In the 20th century biological systems, such as ecosystems, increasingly became the focus of scientific research. Even in the field of mechanics, scientists such as Ilya Prigone helped to invent the field of “chaos theory”, or nonlinear dynamics, that is, the study of systems that are not stable. Evolutionary theory, first developed by Charles Darwin, showed that you could have a science that did not predict exact outcomes –- how can you predict the creation of a new species, or ecosystem? The interaction of discrete niches and species, all different, does not lead to complete “chaos”, it is possible to make some broad predictions about how an ecosystem will develop, thrive, and die.
In the same way, we can make statements about how an economy will develop, thrive, and die, when we view an economy as a set of identifiable “chunks”, like manufacturing, or transportation systems, or natural ecosystems like rivers and the climate, and seek to understand how these parts fit together. When the way that a set of parts fits together effects how the set of parts act together, then we know that we are looking at a system — that is, as the saying goes, the whole is greater than (or different than) the sum of the parts (in the language of systems, we say that structure allows for new properties to emerge).

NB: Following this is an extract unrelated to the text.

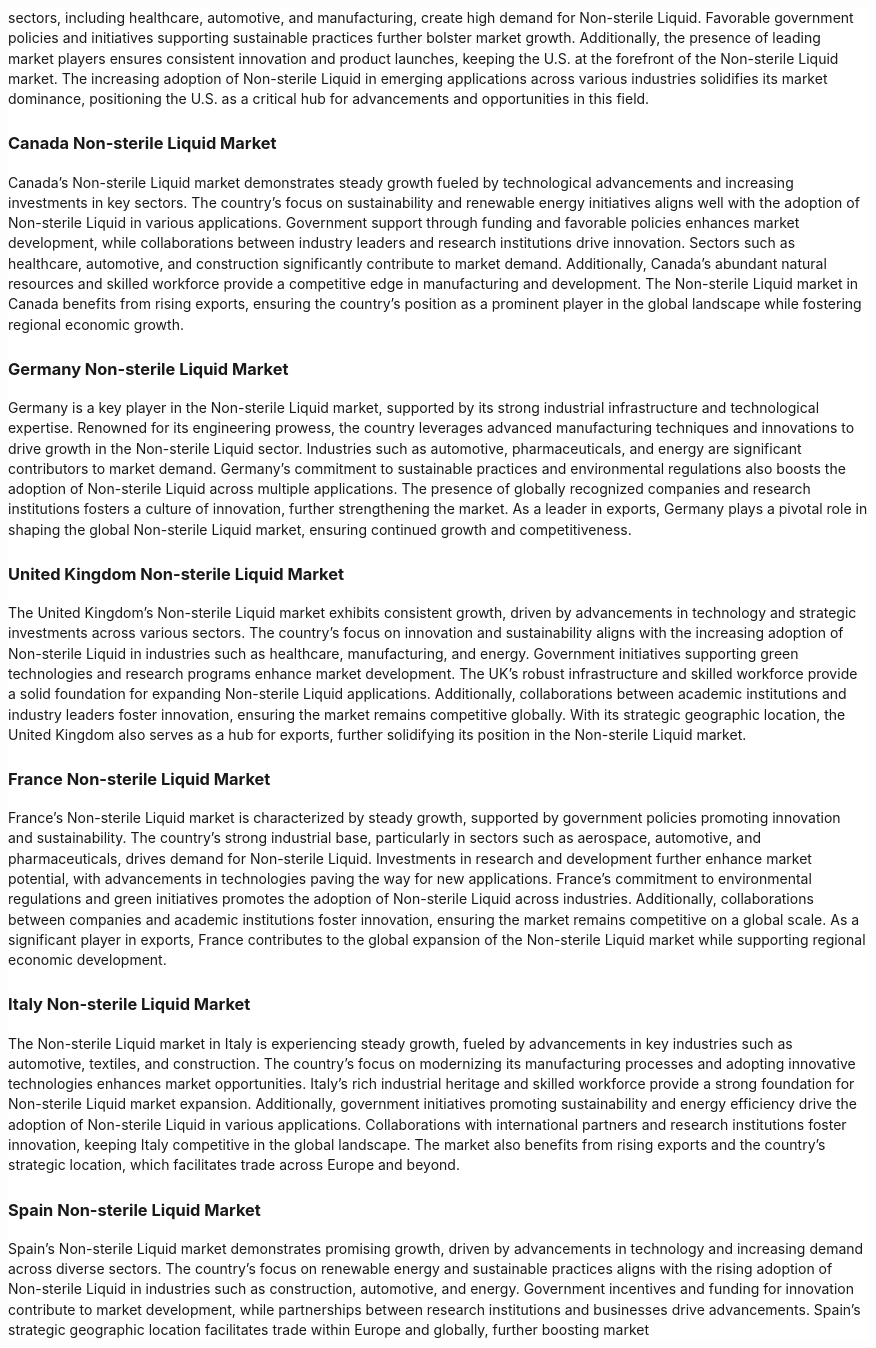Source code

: sectors, including healthcare, automotive, and manufacturing, create high demand for Non-sterile Liquid. Favorable government policies and initiatives supporting sustainable practices further bolster market growth. Additionally, the presence of leading market players ensures consistent innovation and product launches, keeping the U.S. at the forefront of the Non-sterile Liquid market. The increasing adoption of Non-sterile Liquid in emerging applications across various industries solidifies its market dominance, positioning the U.S. as a critical hub for advancements and opportunities in this field.</p><h3>Canada Non-sterile Liquid Market</h3><p>Canada&rsquo;s Non-sterile Liquid market demonstrates steady growth fueled by technological advancements and increasing investments in key sectors. The country&rsquo;s focus on sustainability and renewable energy initiatives aligns well with the adoption of Non-sterile Liquid in various applications. Government support through funding and favorable policies enhances market development, while collaborations between industry leaders and research institutions drive innovation. Sectors such as healthcare, automotive, and construction significantly contribute to market demand. Additionally, Canada&rsquo;s abundant natural resources and skilled workforce provide a competitive edge in manufacturing and development. The Non-sterile Liquid market in Canada benefits from rising exports, ensuring the country&rsquo;s position as a prominent player in the global landscape while fostering regional economic growth.</p><h3>Germany Non-sterile Liquid Market</h3><p>Germany is a key player in the Non-sterile Liquid market, supported by its strong industrial infrastructure and technological expertise. Renowned for its engineering prowess, the country leverages advanced manufacturing techniques and innovations to drive growth in the Non-sterile Liquid sector. Industries such as automotive, pharmaceuticals, and energy are significant contributors to market demand. Germany&rsquo;s commitment to sustainable practices and environmental regulations also boosts the adoption of Non-sterile Liquid across multiple applications. The presence of globally recognized companies and research institutions fosters a culture of innovation, further strengthening the market. As a leader in exports, Germany plays a pivotal role in shaping the global Non-sterile Liquid market, ensuring continued growth and competitiveness.</p><h3>United Kingdom Non-sterile Liquid Market</h3><p>The United Kingdom&rsquo;s Non-sterile Liquid market exhibits consistent growth, driven by advancements in technology and strategic investments across various sectors. The country&rsquo;s focus on innovation and sustainability aligns with the increasing adoption of Non-sterile Liquid in industries such as healthcare, manufacturing, and energy. Government initiatives supporting green technologies and research programs enhance market development. The UK&rsquo;s robust infrastructure and skilled workforce provide a solid foundation for expanding Non-sterile Liquid applications. Additionally, collaborations between academic institutions and industry leaders foster innovation, ensuring the market remains competitive globally. With its strategic geographic location, the United Kingdom also serves as a hub for exports, further solidifying its position in the Non-sterile Liquid market.</p><h3>France Non-sterile Liquid Market</h3><p>France&rsquo;s Non-sterile Liquid market is characterized by steady growth, supported by government policies promoting innovation and sustainability. The country&rsquo;s strong industrial base, particularly in sectors such as aerospace, automotive, and pharmaceuticals, drives demand for Non-sterile Liquid. Investments in research and development further enhance market potential, with advancements in technologies paving the way for new applications. France&rsquo;s commitment to environmental regulations and green initiatives promotes the adoption of Non-sterile Liquid across industries. Additionally, collaborations between companies and academic institutions foster innovation, ensuring the market remains competitive on a global scale. As a significant player in exports, France contributes to the global expansion of the Non-sterile Liquid market while supporting regional economic development.</p><h3>Italy Non-sterile Liquid Market</h3><p>The Non-sterile Liquid market in Italy is experiencing steady growth, fueled by advancements in key industries such as automotive, textiles, and construction. The country&rsquo;s focus on modernizing its manufacturing processes and adopting innovative technologies enhances market opportunities. Italy&rsquo;s rich industrial heritage and skilled workforce provide a strong foundation for Non-sterile Liquid market expansion. Additionally, government initiatives promoting sustainability and energy efficiency drive the adoption of Non-sterile Liquid in various applications. Collaborations with international partners and research institutions foster innovation, keeping Italy competitive in the global landscape. The market also benefits from rising exports and the country&rsquo;s strategic location, which facilitates trade across Europe and beyond.</p><h3>Spain Non-sterile Liquid Market</h3><p>Spain&rsquo;s Non-sterile Liquid market demonstrates promising growth, driven by advancements in technology and increasing demand across diverse sectors. The country&rsquo;s focus on renewable energy and sustainable practices aligns with the rising adoption of Non-sterile Liquid in industries such as construction, automotive, and energy. Government incentives and funding for innovation contribute to market development, while partnerships between research institutions and businesses drive advancements. Spain&rsquo;s strategic geographic location facilitates trade within Europe and globally, further boosting market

If each part of the economy –- including the natural ecosystems –- is important for the functioning of the entire economy, and if some ways of putting those pieces together are better than others, than it is the government’s responsibility to make sure that those pieces are thriving and fitting together in a productive way. The market cannot design the system as a whole. If, on the other hand, the pieces of an economy are interchangeable – if manufacturing is just as valuable for the economy as, say, tourism – then the government has very little to do, as the neoclassical viewpoint would have it.
In the next couple of posts I’ll develop the idea that thinking of the economy as an ecosystem — and as a manufacturing-centered ecosystem — is a better way to understand the economy and to create economic policy than the mainstream, neoclassical route. A manufacturing-centered economics will allow progressives to move forward toward a sustainable, middle-class economy.